The brunch menu is not especially unique, and we can be grateful for that, yes? You can have egg dishes, salads or sandwiches. Tom ordered a very good omelet made with mushroom, sausage and cheese ($7.75). He has a sensitive stomach, so he was very satisfied with the “mild” taste of his omelet. You can also order an omelet made with herbs ($6) or fresh asparagus with goat cheese and tomatoes ($8).

I decided to try one of those weird dishes that are neither breakfast nor lunch — a true brunch item. So, I ordered the “savory asparagus and cheese bread pudding” ($6.75). I give the restaurant credit for using good asparagus, but, honestly, the dish reminded me of a biscuit that had been tortured into a new form. On the other hand my cheese grits ($2.50), into which I crumbled a side order of bacon ($2), were killer.

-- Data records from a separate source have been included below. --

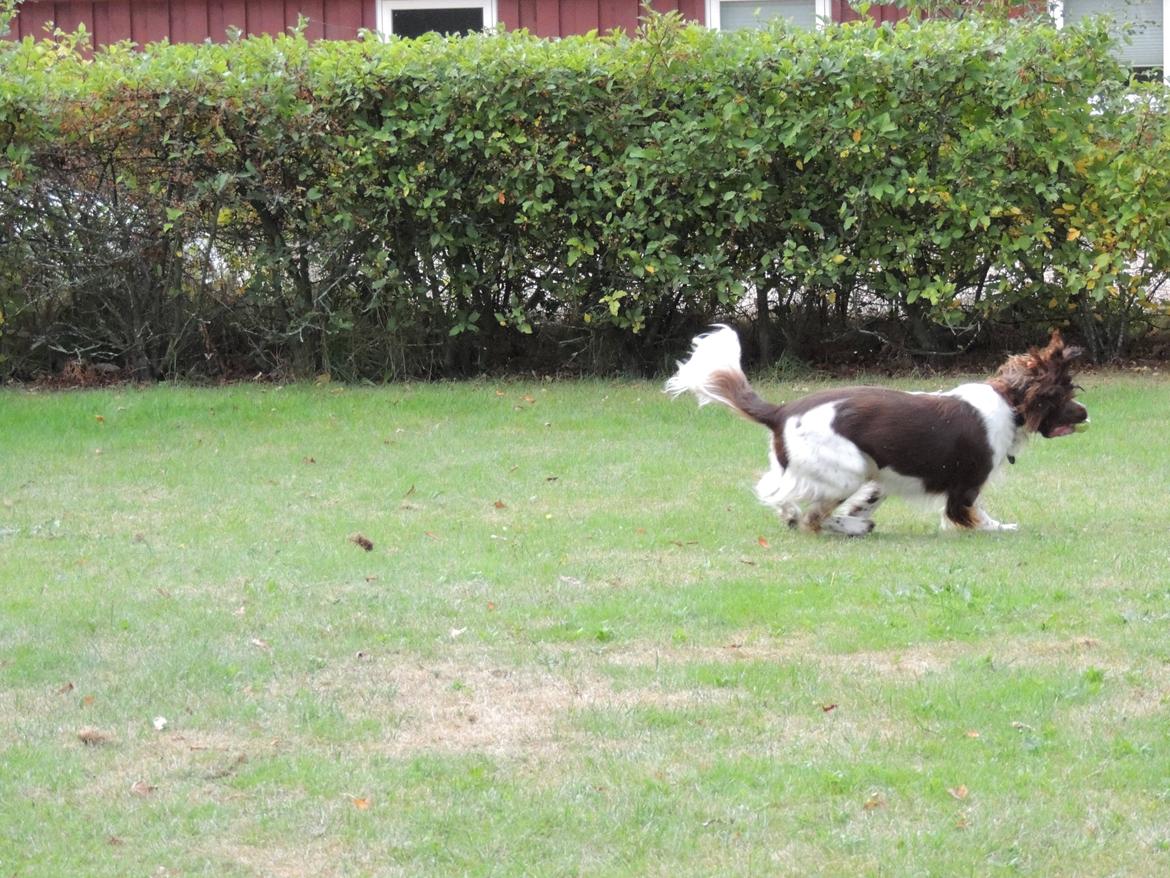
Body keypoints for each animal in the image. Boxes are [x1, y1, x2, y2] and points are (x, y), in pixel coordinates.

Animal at [669, 327, 1085, 536]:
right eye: (1064, 393)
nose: (1085, 414)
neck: (1009, 403)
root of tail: (782, 410)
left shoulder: (883, 474)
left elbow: (870, 496)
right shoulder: (966, 485)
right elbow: (973, 515)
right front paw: (1000, 527)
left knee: (782, 497)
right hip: (847, 468)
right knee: (812, 517)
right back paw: (851, 527)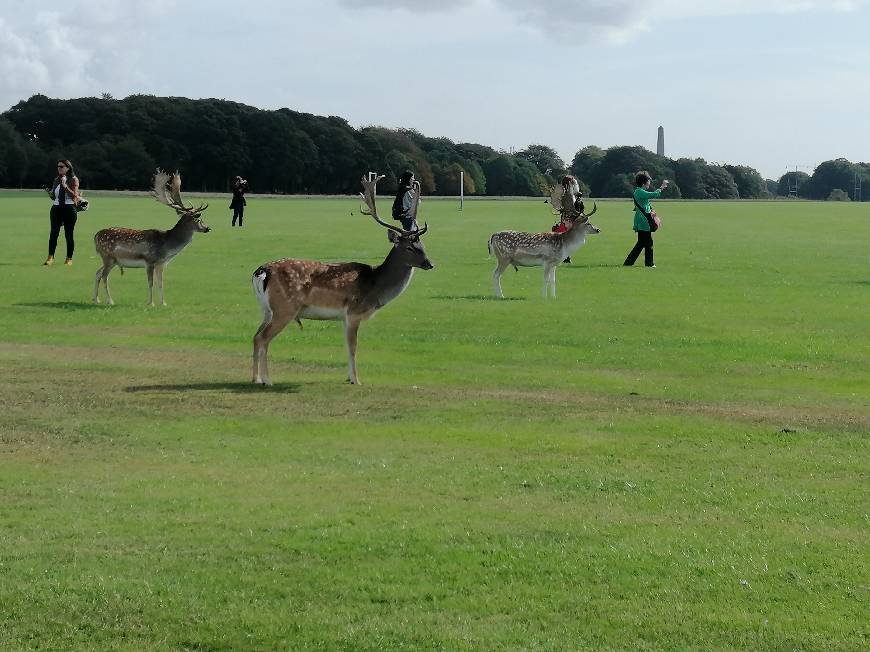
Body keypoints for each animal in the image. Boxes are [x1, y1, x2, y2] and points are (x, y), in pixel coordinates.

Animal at [93, 172, 211, 306]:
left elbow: (161, 283)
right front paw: (151, 303)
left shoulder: (161, 263)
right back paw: (110, 301)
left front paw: (163, 303)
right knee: (104, 276)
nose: (207, 228)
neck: (166, 247)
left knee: (97, 273)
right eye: (198, 219)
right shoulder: (149, 261)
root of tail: (95, 236)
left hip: (112, 260)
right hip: (107, 257)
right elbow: (151, 283)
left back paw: (96, 299)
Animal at [250, 172, 434, 388]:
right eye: (409, 248)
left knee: (256, 336)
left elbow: (346, 346)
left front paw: (348, 377)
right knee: (264, 338)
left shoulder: (344, 317)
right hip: (284, 308)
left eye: (422, 245)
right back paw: (267, 380)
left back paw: (255, 378)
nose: (430, 263)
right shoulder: (354, 312)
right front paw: (356, 380)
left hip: (266, 309)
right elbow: (354, 346)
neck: (375, 287)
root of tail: (262, 271)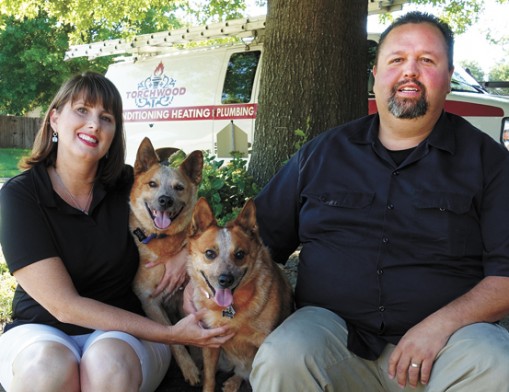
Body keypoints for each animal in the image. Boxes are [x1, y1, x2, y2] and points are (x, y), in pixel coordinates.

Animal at [128, 138, 203, 386]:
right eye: (152, 184)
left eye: (179, 187)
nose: (165, 200)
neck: (163, 241)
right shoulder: (149, 301)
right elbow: (176, 339)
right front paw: (189, 369)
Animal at [187, 199, 292, 392]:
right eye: (209, 253)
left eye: (240, 254)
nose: (225, 280)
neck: (230, 310)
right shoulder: (210, 341)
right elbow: (210, 378)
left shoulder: (262, 342)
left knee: (244, 372)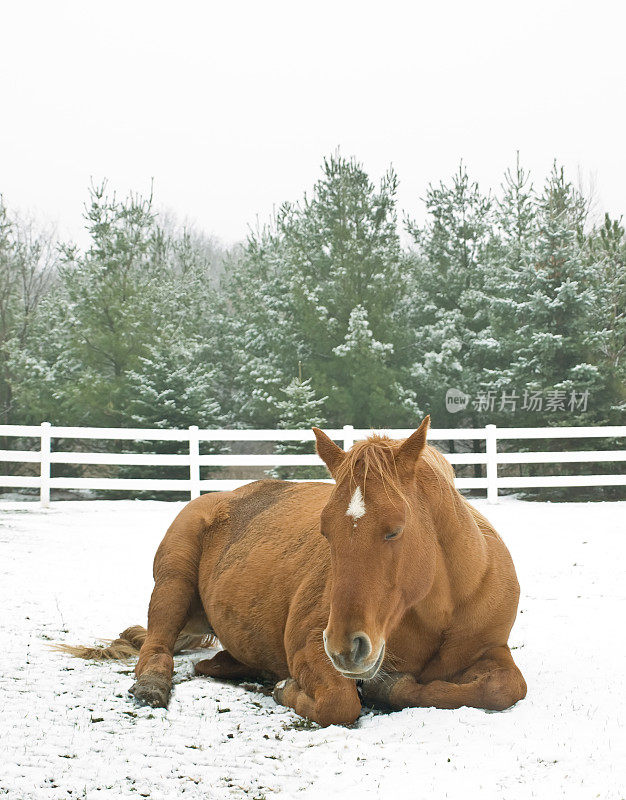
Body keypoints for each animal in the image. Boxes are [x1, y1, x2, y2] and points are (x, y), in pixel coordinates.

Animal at [59, 418, 528, 724]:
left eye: (395, 530)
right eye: (325, 530)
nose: (344, 647)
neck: (438, 608)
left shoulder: (491, 650)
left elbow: (505, 688)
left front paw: (389, 687)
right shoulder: (309, 645)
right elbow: (339, 704)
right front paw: (289, 689)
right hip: (172, 586)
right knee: (156, 648)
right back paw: (155, 684)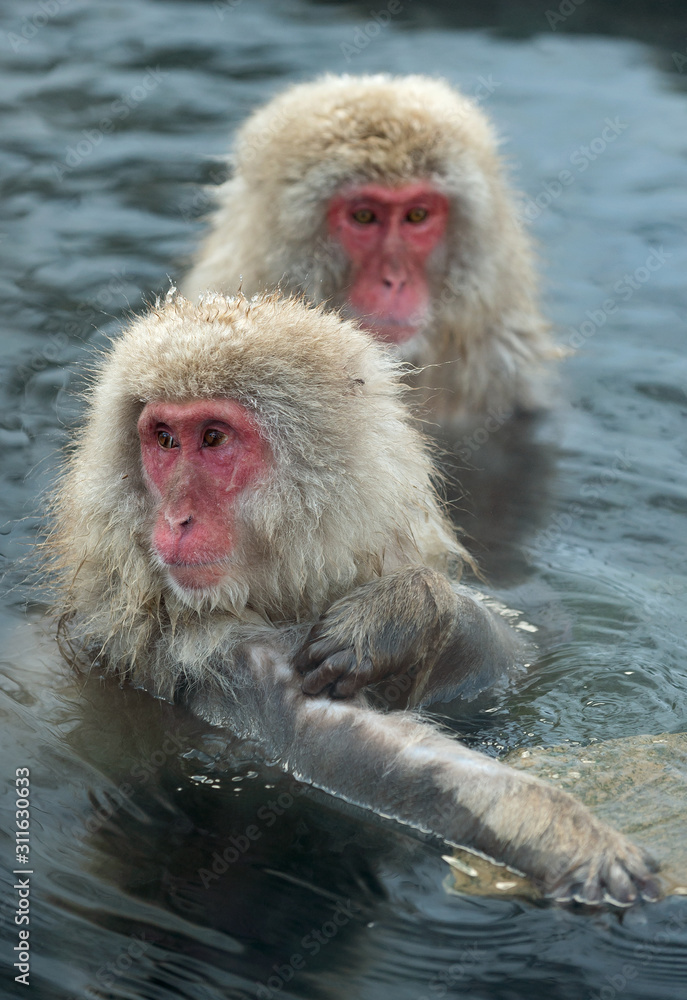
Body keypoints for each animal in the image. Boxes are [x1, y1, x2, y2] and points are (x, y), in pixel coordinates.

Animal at [45, 292, 656, 905]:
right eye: (165, 440)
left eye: (212, 438)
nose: (174, 519)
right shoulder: (210, 654)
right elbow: (367, 760)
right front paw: (567, 834)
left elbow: (519, 647)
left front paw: (403, 613)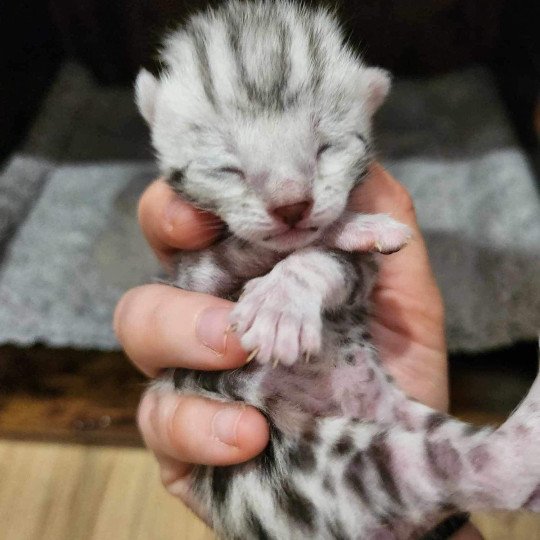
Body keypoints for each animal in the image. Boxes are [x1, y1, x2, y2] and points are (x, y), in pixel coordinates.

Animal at [136, 2, 540, 536]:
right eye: (227, 167)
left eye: (326, 147)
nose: (291, 205)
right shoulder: (197, 276)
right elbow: (248, 244)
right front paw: (349, 229)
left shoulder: (360, 281)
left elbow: (319, 257)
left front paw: (285, 299)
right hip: (339, 466)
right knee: (497, 470)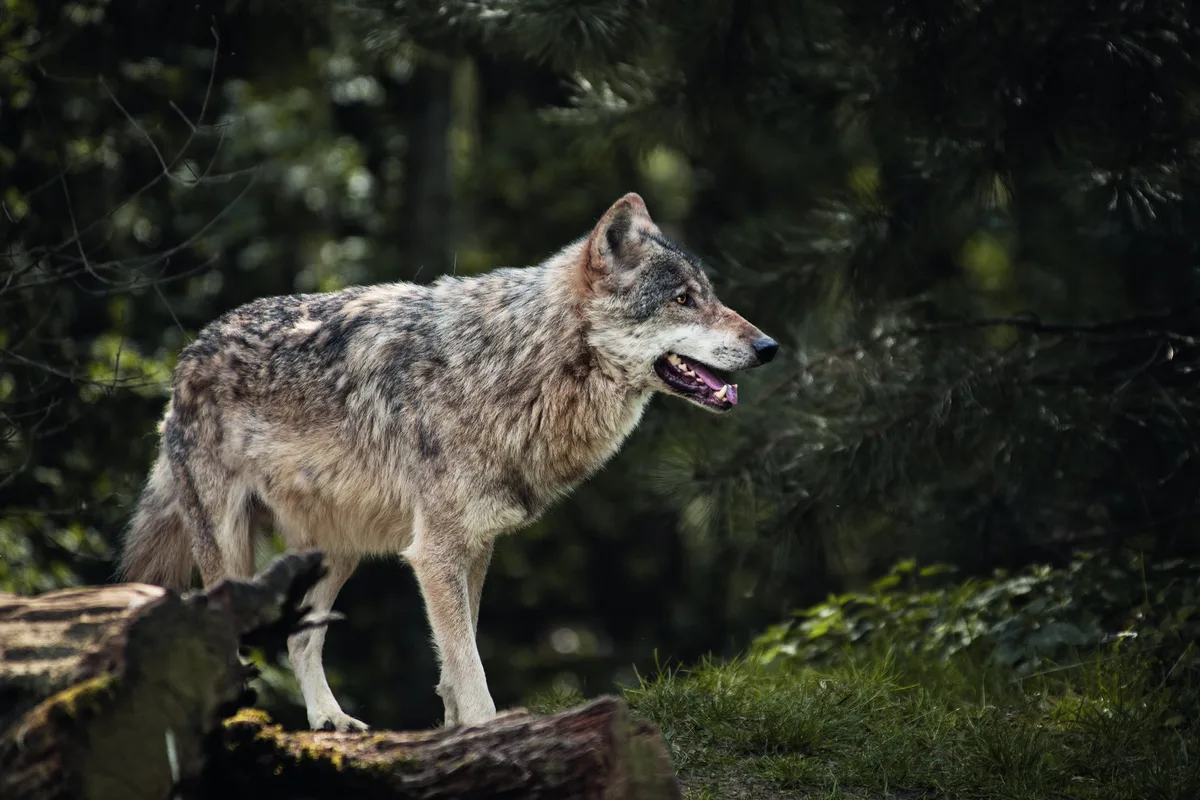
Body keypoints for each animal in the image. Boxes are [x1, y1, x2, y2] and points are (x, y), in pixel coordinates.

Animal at [118, 193, 778, 732]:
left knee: (301, 642)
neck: (516, 365)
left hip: (339, 550)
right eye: (683, 300)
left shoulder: (475, 546)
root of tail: (184, 362)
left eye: (709, 296)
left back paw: (330, 720)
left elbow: (456, 669)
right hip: (232, 552)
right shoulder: (434, 553)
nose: (769, 347)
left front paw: (458, 735)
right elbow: (471, 671)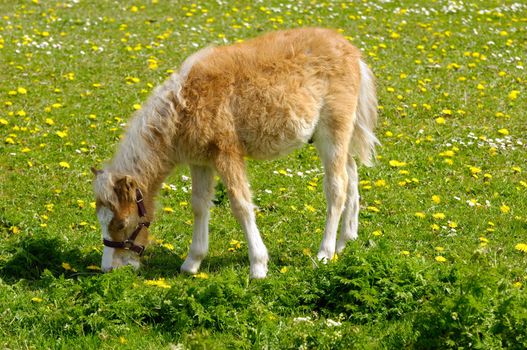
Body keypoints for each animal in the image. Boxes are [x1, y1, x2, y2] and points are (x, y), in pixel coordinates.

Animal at [92, 27, 380, 278]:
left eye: (121, 223)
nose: (108, 268)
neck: (182, 105)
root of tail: (352, 51)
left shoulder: (226, 153)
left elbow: (241, 205)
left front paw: (259, 266)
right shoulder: (200, 161)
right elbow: (199, 205)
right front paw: (192, 262)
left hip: (333, 130)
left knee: (336, 185)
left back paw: (325, 252)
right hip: (327, 137)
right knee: (351, 173)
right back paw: (345, 240)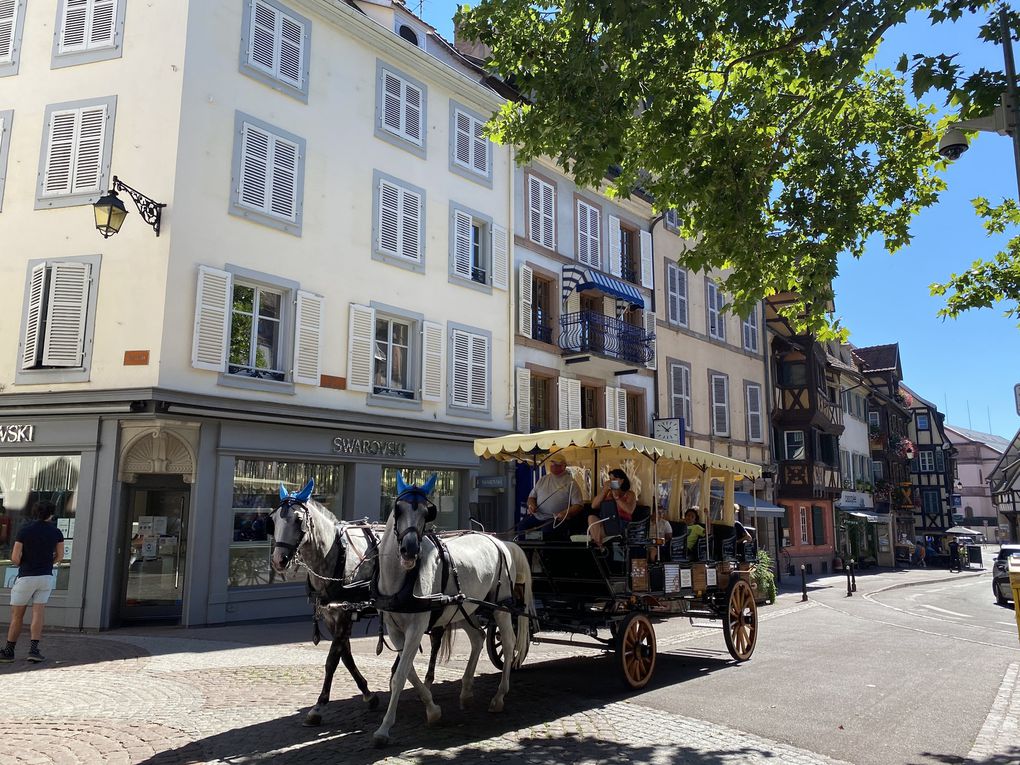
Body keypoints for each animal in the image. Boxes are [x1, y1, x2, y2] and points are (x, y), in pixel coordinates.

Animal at [373, 473, 534, 750]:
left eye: (427, 512)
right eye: (398, 508)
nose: (409, 550)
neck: (401, 579)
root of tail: (500, 541)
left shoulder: (417, 627)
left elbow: (401, 674)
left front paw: (384, 729)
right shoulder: (395, 630)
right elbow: (408, 672)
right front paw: (432, 709)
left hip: (501, 607)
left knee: (509, 642)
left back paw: (499, 697)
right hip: (466, 607)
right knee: (478, 638)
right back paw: (467, 692)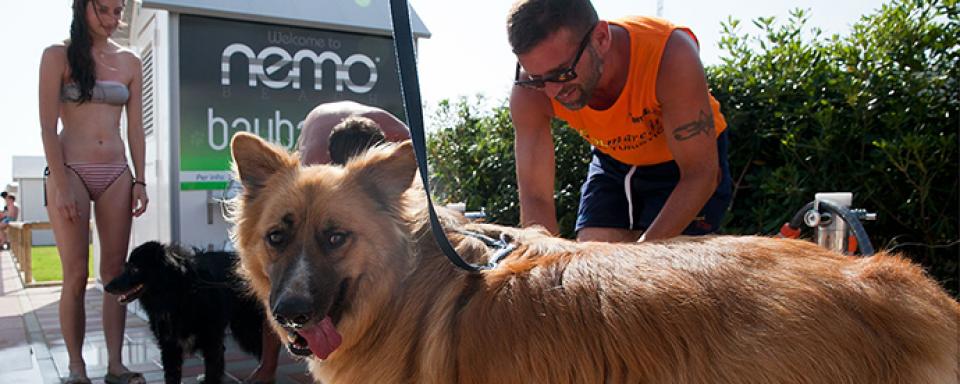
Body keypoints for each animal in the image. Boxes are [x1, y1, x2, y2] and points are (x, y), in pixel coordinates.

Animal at [105, 242, 264, 382]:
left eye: (135, 269)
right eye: (126, 267)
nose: (107, 287)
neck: (176, 296)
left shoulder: (210, 342)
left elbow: (212, 372)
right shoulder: (169, 347)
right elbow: (172, 377)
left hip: (246, 326)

The menu here also includes a heart-stopping “Babette’s Benedict,” a take on the classic egg dish made with brioche and beef tenderloin, as well as poached eggs ($11). The hollandaise is spiked with sun-dried tomatoes. Pass! The fashionably anorectic and those wishing to avoid heart attack can pick at salads made with romaine and arugula or Bibb lettuce with beets. There’s French toast and berry pancakes, too, plus a few sandwiches.

Honestly, if you must brunch, go ahead and visit Babette’s, but I recommend dinner instead.

Of course, one of the very capitals of intown brunching is the Flying Biscuit in Candler Park. People lounge on the sidewalk forever awaiting a taste of the restaurant’s mainly good breakfast fare. But here’s a secret: Avoid the wait and walk across the street to Gato Bizco Café (1660 McLendon Ave., 404-371-0889).

This little café was opened by the operator of the defunct Mean Bean in Little Five Points. Happily, the word “brunch” does not appear on the menu here, but you can get some excellent breakfast food. In fact, they serve breakfast and lunch fare until 3 p.m. every day except Tuesday.

Egg dishes are excellent. In fact, my huevos rancheros ($6.25), a bit oddly topped with black beans, featured really fresh, tangy green and red salsas. There is also an egg burrito made with potatoes and something called “Seor Sparky,” featuring six eggs scrambled with cheese and jalapeos.

Some dishes don’t fully cut the mustard. Sweet potato pancakes ($4.95) have the color of yams and the taste of your own mouth. They are made with a sweet potato flour, apparently, and not fresh potatoes. Skip ‘em. Grits are creamy and 95 cents buys a huge serving. But adding cheese is a waste of an extra 50 cents. You don’t make good cheese grits by just melting a bit of cheese on top. Bacon and skillet potatoes are well done.

The menu here, befitting the Earth-shod crowd that gentrified Candler Park, has plenty of vegan alternatives, including the grimly named “soysage,” vegetarian chili and scrambled tofu.

I was impressed enough with Gato Bizco that I returned for dinner a week later with Wayne. I am very sorry to say it did not come close to my breakfast experience. Wayne’s Thai beef ($9.95) was one of the most unpleasant dishes I have encountered in memory. Thin slices of gray, old-tasting beef — allegedly marinated in “spicy Thai herbs” — were served over sticky Ramen-esque noodles.

My own entrée, Southwestern chicken, was one of those dishes that looks and tastes as if it’s been served one step ahead of its legitimate destination: a blender. It included chunks of (very dry) chicken in masa flour served over onions, green peppers, chilies, diced red pimientos, jalapeos and black beans ($10.95). There was also cilantro, sour cream, jack cheese, tortilla strips and a corn-cheese sauce. If the blender image doesn’t work, imagine deconstructed nachos. You know, dude, if, like, I got real messed up, man, I might like this! Peace!